Prompt =>
Your job is to copy every line in the material containing the word "else".

Exercise data =>
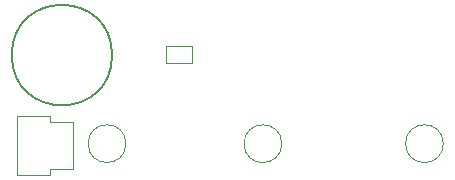
<source format=gbr>
%TF.GenerationSoftware,Altium Limited,Altium Designer,20.0.10 (225)*%
G04 Layer_Color=16711935*
%FSLAX26Y26*%
%MOIN*%
%TF.FileFunction,Other,Top_3D_Body*%
%TF.Part,Single*%
G01*
G75*
%TA.AperFunction,NonConductor*%
%ADD23C,0.005906*%
%ADD37C,0.003937*%
D23*
X3386323Y4807102D02*
G03*
X3386323Y4807102I-167323J0D01*
G01*
D37*
X3432189Y4511811D02*
G03*
X3432189Y4511811I-62992J0D01*
G01*
X3951874D02*
G03*
X3951874Y4511811I-62992J0D01*
G01*
X4490457D02*
G03*
X4490457Y4511811I-62992J0D01*
G01*
X3566693Y4779457D02*
Y4836543D01*
X3653307Y4779457D02*
Y4836543D01*
X3566693D02*
X3653307D01*
X3566693Y4779457D02*
X3653307D01*
X3067882Y4407047D02*
Y4603898D01*
X3178121Y4426735D02*
X3256861D01*
X3178118Y4584213D02*
X3256858D01*
X3067882Y4603898D02*
X3178118D01*
X3067882Y4407047D02*
X3178118D01*
X3256858Y4426732D02*
Y4584213D01*
X3178118D02*
Y4603898D01*
Y4407047D02*
Y4426732D01*
%TF.MD5,2baf18e8c847af025c3613fe22846789*%
M02*

</source>
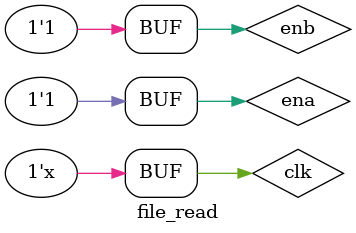
<source format=v>
module file_read();

parameter w_lines = 182;
parameter lines = 1600;
parameter row = 100;
parameter column = 15;
parameter layers = 10;

integer i,j,k;
wire acc_cal;
reg clk;
reg[10:0] addra;
reg[7:0] addrb;
reg ena,enb;
wire[31:0]douta,doutb;

reg[31:0]weight_mem[0:w_lines-1];//Read this from br
reg[31:0]memory[0:lines-1];//Read this from br

//reg[31:0]data[0:row-1][0:column-1];
//reg[31:0]out[0:row-1];
//reg[31:0]weights[0:layers-1][0:column];
//reg[31:0]mid_out[0:layers-1];
//reg[31:0]actual[0:row-1];
//reg[31:0]final_weight[0:1][0:layers];

reg mem_read;
reg weight_read;

//Block Ram for Data
blk_mem_gen_0 test_data (
  .clka(clk),    // input wire clka
  .ena(ena),      // input wire ena
  .addra(addra),  // input wire [10 : 0] addra
  .douta(douta)  // output wire [31 : 0] douta
);
//Block Ram for Weights
blk_mem_gen_1 layer_weights (
  .clka(clk),    // input wire clka
  .ena(enb),      // input wire ena
  .addra(addrb),  // input wire [7 : 0] addra
  .douta(doutb)  // output wire [31 : 0] douta
);

initial
begin
    clk = 1;
    mem_read = 0;
    weight_read = 0;
    ena = 1;
    enb = 1;
    addra = 0;
    addrb = 0;
    i = 0;
    j = 0;
    k = 0;
end

always #5 clk = ~clk;

always@(posedge clk)
begin
    if(douta != 0)
    begin
        k = 1;
    end
end
always@(posedge  clk)
begin
if(k == 1)
begin
    if(i < 1600)
    begin
        memory[i] = douta;
        addra = addra+1;
        i = i+1;
    end
    else
        mem_read = 1;
    if(j < 182)
    begin
        weight_mem[j] = doutb;
        addrb = addrb+1;
        j = j+1;
    end
    else
        weight_read  = 1;
end
end

//predict p(clk,acc_cal);
//always@(posedge clk)
//begin
//    if(acc_cal == 1)
//    begin
//        #50 $finish;
//    end
//end
endmodule

</source>
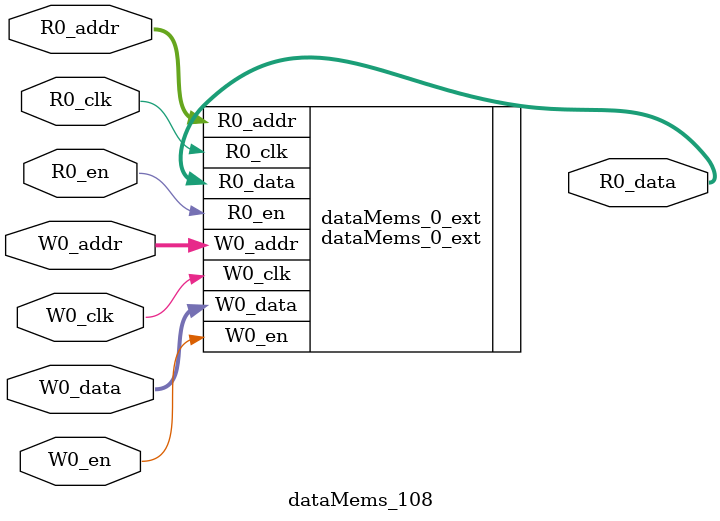
<source format=sv>
`ifndef RANDOMIZE
  `ifdef RANDOMIZE_REG_INIT
    `define RANDOMIZE
  `endif // RANDOMIZE_REG_INIT
`endif // not def RANDOMIZE
`ifndef RANDOMIZE
  `ifdef RANDOMIZE_MEM_INIT
    `define RANDOMIZE
  `endif // RANDOMIZE_MEM_INIT
`endif // not def RANDOMIZE

`ifndef RANDOM
  `define RANDOM $random
`endif // not def RANDOM

// Users can define 'PRINTF_COND' to add an extra gate to prints.
`ifndef PRINTF_COND_
  `ifdef PRINTF_COND
    `define PRINTF_COND_ (`PRINTF_COND)
  `else  // PRINTF_COND
    `define PRINTF_COND_ 1
  `endif // PRINTF_COND
`endif // not def PRINTF_COND_

// Users can define 'ASSERT_VERBOSE_COND' to add an extra gate to assert error printing.
`ifndef ASSERT_VERBOSE_COND_
  `ifdef ASSERT_VERBOSE_COND
    `define ASSERT_VERBOSE_COND_ (`ASSERT_VERBOSE_COND)
  `else  // ASSERT_VERBOSE_COND
    `define ASSERT_VERBOSE_COND_ 1
  `endif // ASSERT_VERBOSE_COND
`endif // not def ASSERT_VERBOSE_COND_

// Users can define 'STOP_COND' to add an extra gate to stop conditions.
`ifndef STOP_COND_
  `ifdef STOP_COND
    `define STOP_COND_ (`STOP_COND)
  `else  // STOP_COND
    `define STOP_COND_ 1
  `endif // STOP_COND
`endif // not def STOP_COND_

// Users can define INIT_RANDOM as general code that gets injected into the
// initializer block for modules with registers.
`ifndef INIT_RANDOM
  `define INIT_RANDOM
`endif // not def INIT_RANDOM

// If using random initialization, you can also define RANDOMIZE_DELAY to
// customize the delay used, otherwise 0.002 is used.
`ifndef RANDOMIZE_DELAY
  `define RANDOMIZE_DELAY 0.002
`endif // not def RANDOMIZE_DELAY

// Define INIT_RANDOM_PROLOG_ for use in our modules below.
`ifndef INIT_RANDOM_PROLOG_
  `ifdef RANDOMIZE
    `ifdef VERILATOR
      `define INIT_RANDOM_PROLOG_ `INIT_RANDOM
    `else  // VERILATOR
      `define INIT_RANDOM_PROLOG_ `INIT_RANDOM #`RANDOMIZE_DELAY begin end
    `endif // VERILATOR
  `else  // RANDOMIZE
    `define INIT_RANDOM_PROLOG_
  `endif // RANDOMIZE
`endif // not def INIT_RANDOM_PROLOG_

// Include register initializers in init blocks unless synthesis is set
`ifndef SYNTHESIS
  `ifndef ENABLE_INITIAL_REG_
    `define ENABLE_INITIAL_REG_
  `endif // not def ENABLE_INITIAL_REG_
`endif // not def SYNTHESIS

// Include rmemory initializers in init blocks unless synthesis is set
`ifndef SYNTHESIS
  `ifndef ENABLE_INITIAL_MEM_
    `define ENABLE_INITIAL_MEM_
  `endif // not def ENABLE_INITIAL_MEM_
`endif // not def SYNTHESIS

module dataMems_108(	// @[generators/ara/src/main/scala/UnsafeAXI4ToTL.scala:365:62]
  input  [4:0]   R0_addr,
  input          R0_en,
  input          R0_clk,
  output [258:0] R0_data,
  input  [4:0]   W0_addr,
  input          W0_en,
  input          W0_clk,
  input  [258:0] W0_data
);

  dataMems_0_ext dataMems_0_ext (	// @[generators/ara/src/main/scala/UnsafeAXI4ToTL.scala:365:62]
    .R0_addr (R0_addr),
    .R0_en   (R0_en),
    .R0_clk  (R0_clk),
    .R0_data (R0_data),
    .W0_addr (W0_addr),
    .W0_en   (W0_en),
    .W0_clk  (W0_clk),
    .W0_data (W0_data)
  );
endmodule


</source>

Solution to the exercise =>
    else
    else
  `else  // PRINTF_COND
  `else  // ASSERT_VERBOSE_COND
  `else  // STOP_COND
    `else  // VERILATOR
  `else  // RANDOMIZE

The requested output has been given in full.